Ваши насмешки уничтожили плодотворные иллюзии, которые с тех пор уже не пробуждались. Ты один, милый Эмиль, смягчил бальзамом глубокую рану, которую другие нанесли моему сердцу. Ты один восхищался моей Теорией воли, этим объемистым произведением, ради которого я изучил восточные языки, анатомию, физиологию, которому посвятил большую часть времени, -- произведением, которое, если не ошибаюсь, дополнит труды Месмера, Лафатера, Галля, Биша и откроет новый путь для науки о человеке.
На этом заканчивается моя прекрасная жизнь, являвшаяся ежедневным жертвоприношением, работой неизвестного миру шелковичного червя, вся награда за которую заключалась, быть может, в самой работе. С тех пор как я достиг зрелого возраста, и до того дня, когда закончил свою Теорию, я наблюдал, изучал, писал и читал без отдыха, и жизнь моя была бесконечным уроком, заданным в наказание.

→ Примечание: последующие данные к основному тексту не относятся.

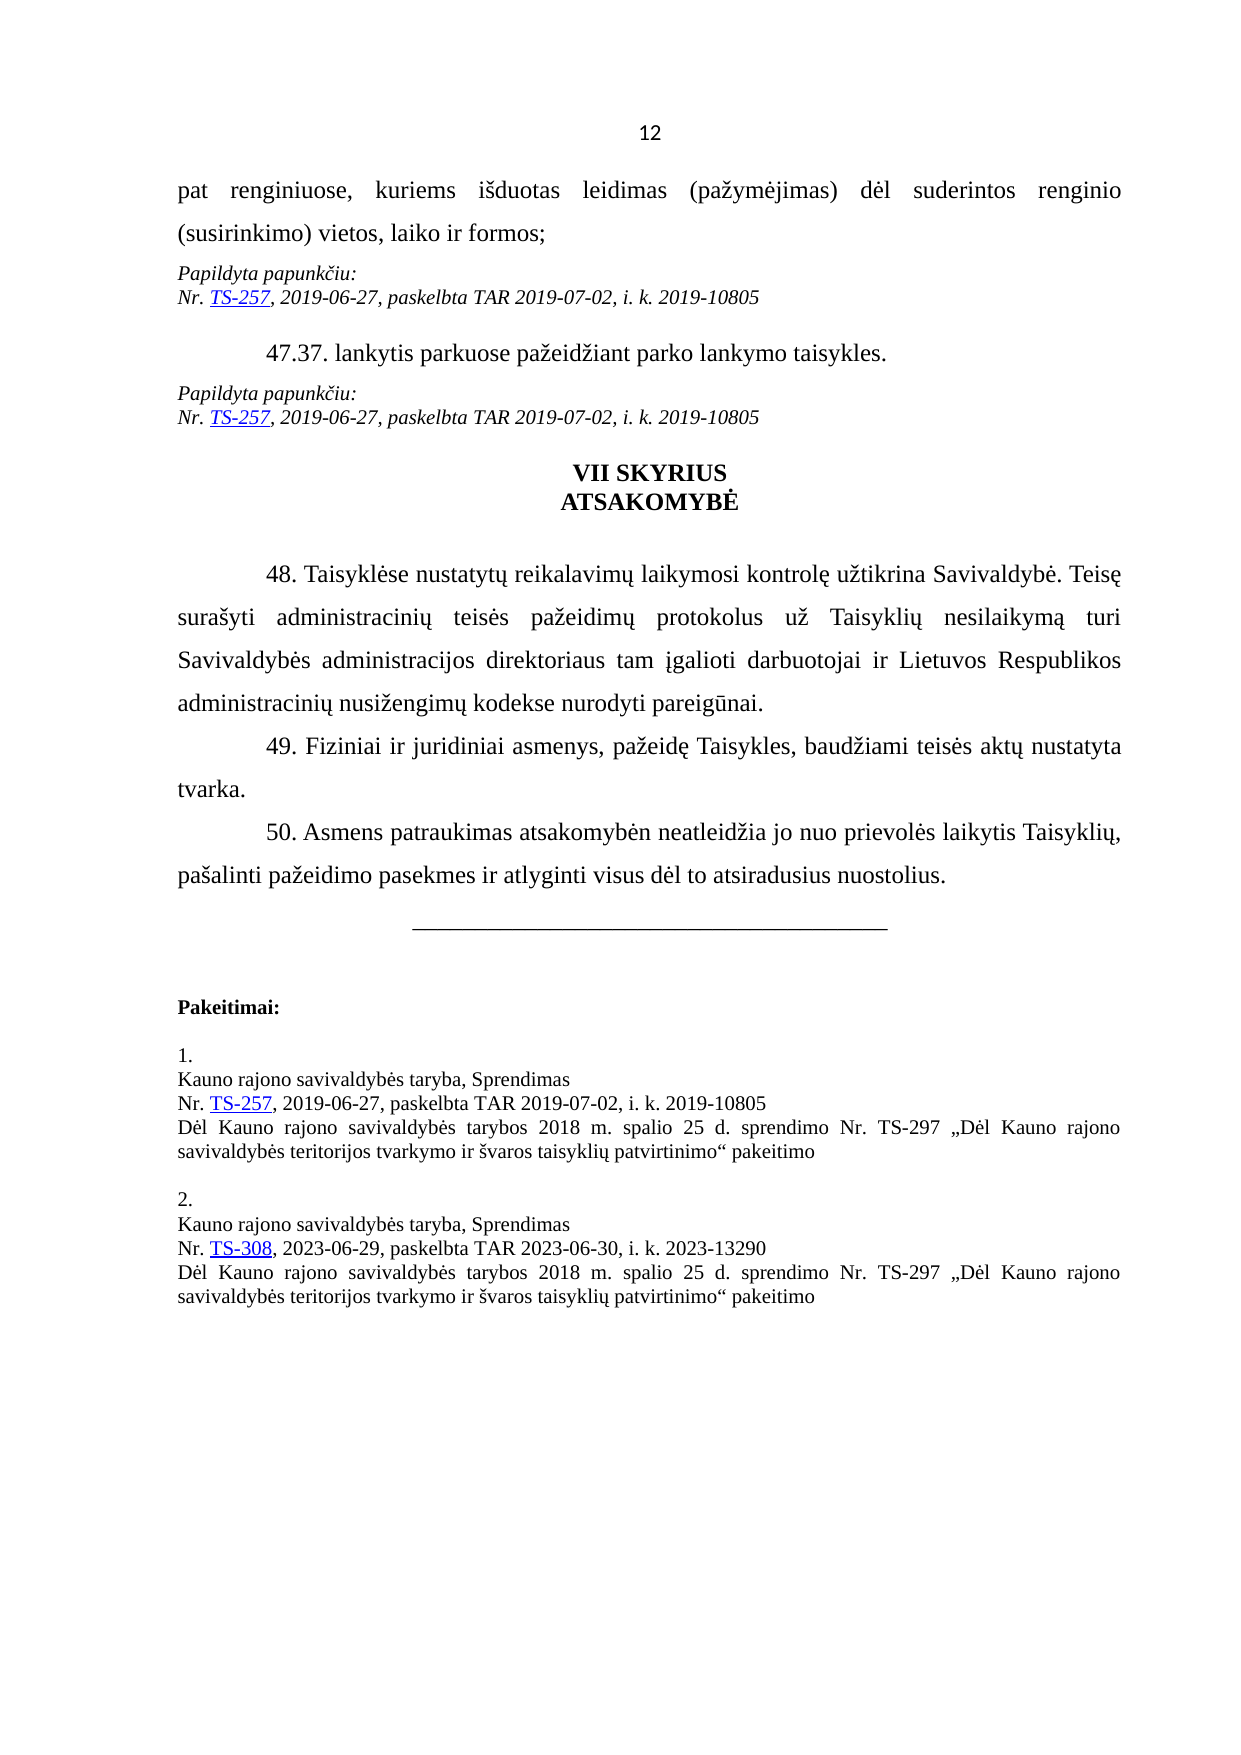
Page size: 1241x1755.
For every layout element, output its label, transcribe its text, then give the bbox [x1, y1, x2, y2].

text 1. [177, 1043, 1122, 1067]
text ATSAKOMYBĖ [177, 487, 1122, 516]
text Nr. TS-257, 2019-06-27, paskelbta TAR 2019-07-02, i. k. 2019-10805 [177, 285, 1122, 309]
text Kauno rajono savivaldybės taryba, Sprendimas [177, 1211, 1122, 1236]
text 48. Taisyklėse nustatytų reikalavimų laikymosi kontrolę užtikrina Savivaldybė. Teisę surašyti administracinių teisės pažeidimų protokolus už Taisyklių nesilaikymą turi Savivaldybės administracijos direktoriaus tam įgalioti darbuotojai ir Lietuvos Respublikos administracinių nusižengimų kodekse nurodyti pareigūnai. [177, 559, 1122, 717]
text Nr. TS-308, 2023-06-29, paskelbta TAR 2023-06-30, i. k. 2023-13290 [177, 1236, 1122, 1259]
text Papildyta papunkčiu: [177, 261, 1122, 285]
text Pakeitimai: [177, 995, 1122, 1019]
text Kauno rajono savivaldybės taryba, Sprendimas [177, 1067, 1122, 1091]
text Nr. TS-257, 2019-06-27, paskelbta TAR 2019-07-02, i. k. 2019-10805 [177, 1091, 1122, 1115]
text Dėl Kauno rajono savivaldybės tarybos 2018 m. spalio 25 d. sprendimo Nr. TS-297 „Dėl Kauno rajono savivaldybės teritorijos tvarkymo ir švaros taisyklių patvirtinimo“ pakeitimo [177, 1259, 1122, 1308]
text 47.37. lankytis parkuose pažeidžiant parko lankymo taisykles. [177, 338, 1122, 367]
text 50. Asmens patraukimas atsakomybėn neatleidžia jo nuo prievolės laikytis Taisyklių, pašalinti pažeidimo pasekmes ir atlyginti visus dėl to atsiradusius nuostolius. [177, 817, 1122, 889]
text ______________________________________ [177, 904, 1122, 932]
text Papildyta papunkčiu: [177, 381, 1122, 405]
text 49. Fiziniai ir juridiniai asmenys, pažeidę Taisykles, baudžiami teisės aktų nustatyta tvarka. [177, 731, 1122, 803]
text Dėl Kauno rajono savivaldybės tarybos 2018 m. spalio 25 d. sprendimo Nr. TS-297 „Dėl Kauno rajono savivaldybės teritorijos tvarkymo ir švaros taisyklių patvirtinimo“ pakeitimo [177, 1115, 1122, 1163]
text Nr. TS-257, 2019-06-27, paskelbta TAR 2019-07-02, i. k. 2019-10805 [177, 405, 1122, 429]
text pat renginiuose, kuriems išduotas leidimas (pažymėjimas) dėl suderintos renginio (susirinkimo) vietos, laiko ir formos; [177, 175, 1122, 247]
text 2. [177, 1187, 1122, 1211]
text VII SKYRIUS [177, 458, 1122, 487]
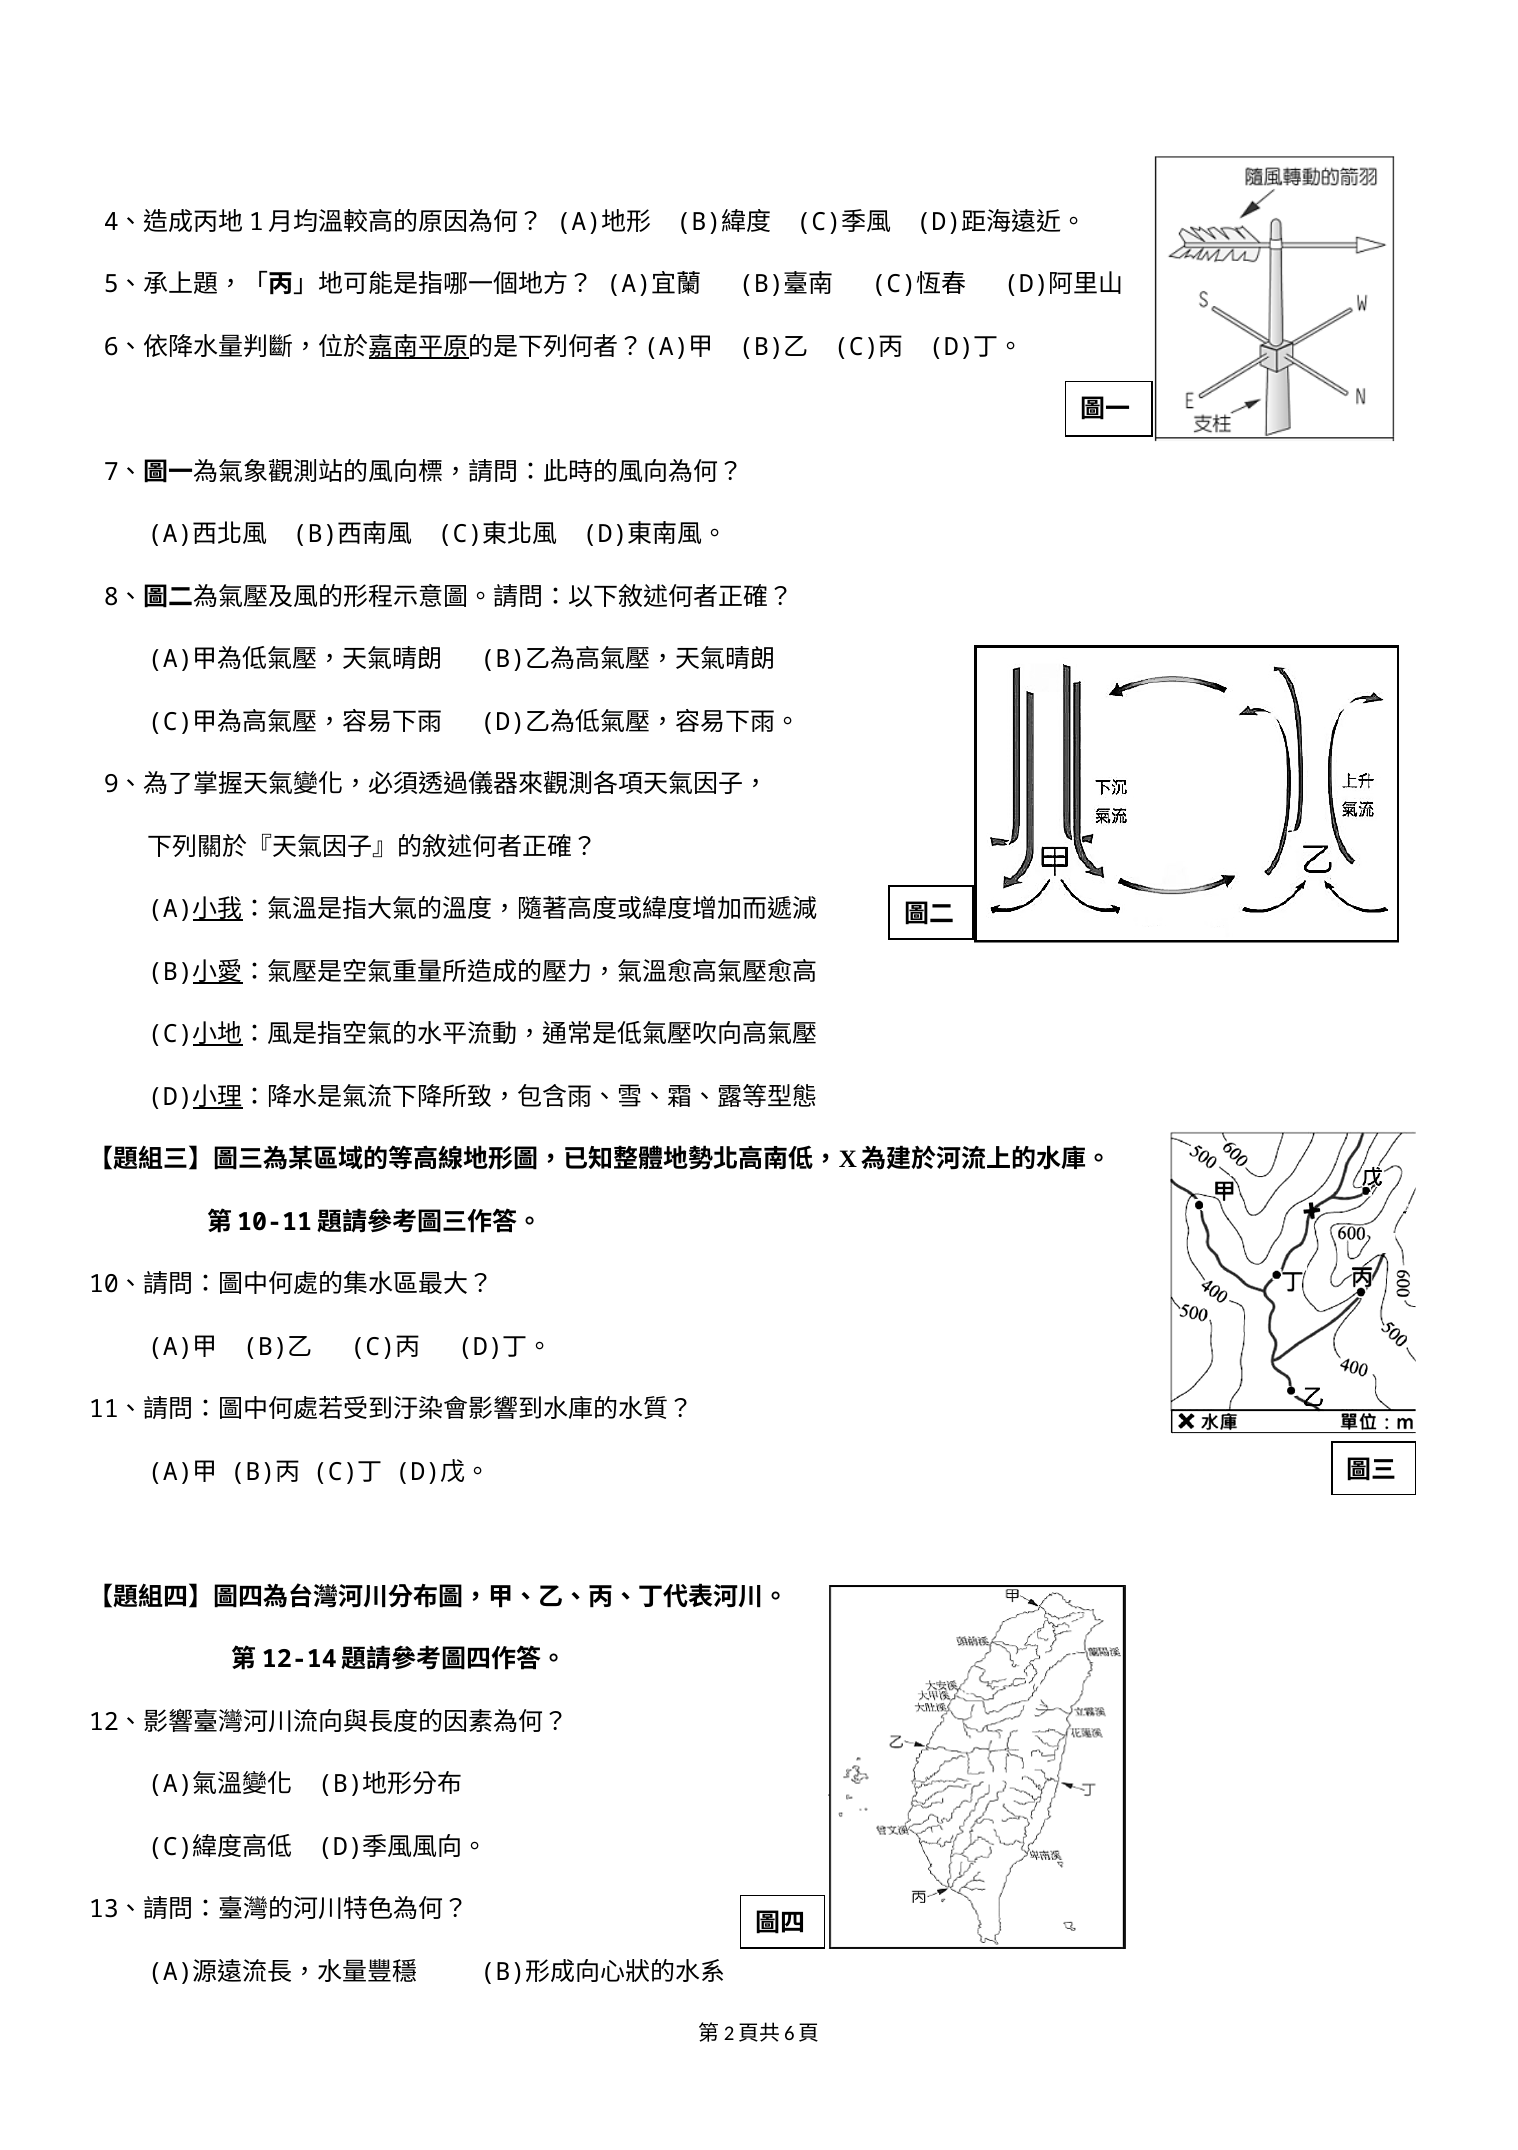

Изнеженный поклонник восточной лени, влюбленный в свои мечтания сластолюбец, я постоянно работал, не дозволяя себе вкусить радостей парижской жизни. Будучи лакомкой, я соблюдал умеренность; любя путешествовать и по суше и по морю, горя желанием посетить разные страны, все еще находя удовольствие в том, чтоб пускать рикошетом камень по воде, я сидел сиднем, с пером в руке; склонный к болтовне, я молча слушал профессоров публичных курсов при Библиотеке и Музеуме; я спал на грубом одиноком ложе, как монах ордена св. Бенедикта, а между тем женщина была единственной моей мечтой, мечтой, которую я ласкал и которая все убегала от меня. Словом, жизнь моя была жестокой антитезой, беспрерывной ложью. Вот и судите о людях. Порой мои природные склонности прорывались, как долго тлевший пожар. Под влиянием какого-то миража или тропической горячки я, вдовец всех женщин, о которых мечтал, лишенный всего и живущий на чердаке художника, видел себя окруженным восхитительными любовницами. Я летал по парижским улицам, развалясь на мягких подушках блестящего экипажа. Меня разъедали все пороки, я был погружен в распутство, желал всего, обладал всем; словом, я был пьян натощак, как св. Антоний во время своего искушения. По счастью, сон в конце концов разгонял эти ненасытные видения; поутру меня с улыбкой манила Наука, и я оставался ей верен. Я думаю, что так называемые добродетельные женщины часто подвергаются подобным же приступам безумства, желаний и страстей, которые поднимаются в нас помимо нашей воли. Такие мечтания не лишены прелести; не похожи ли сны на те вечерние беседы зимой, когда от своего очага уносишься в далекий Китай! Но куда девается добродетель во время таких прелестных путешествий, когда мысль перешагнула через все препятствия?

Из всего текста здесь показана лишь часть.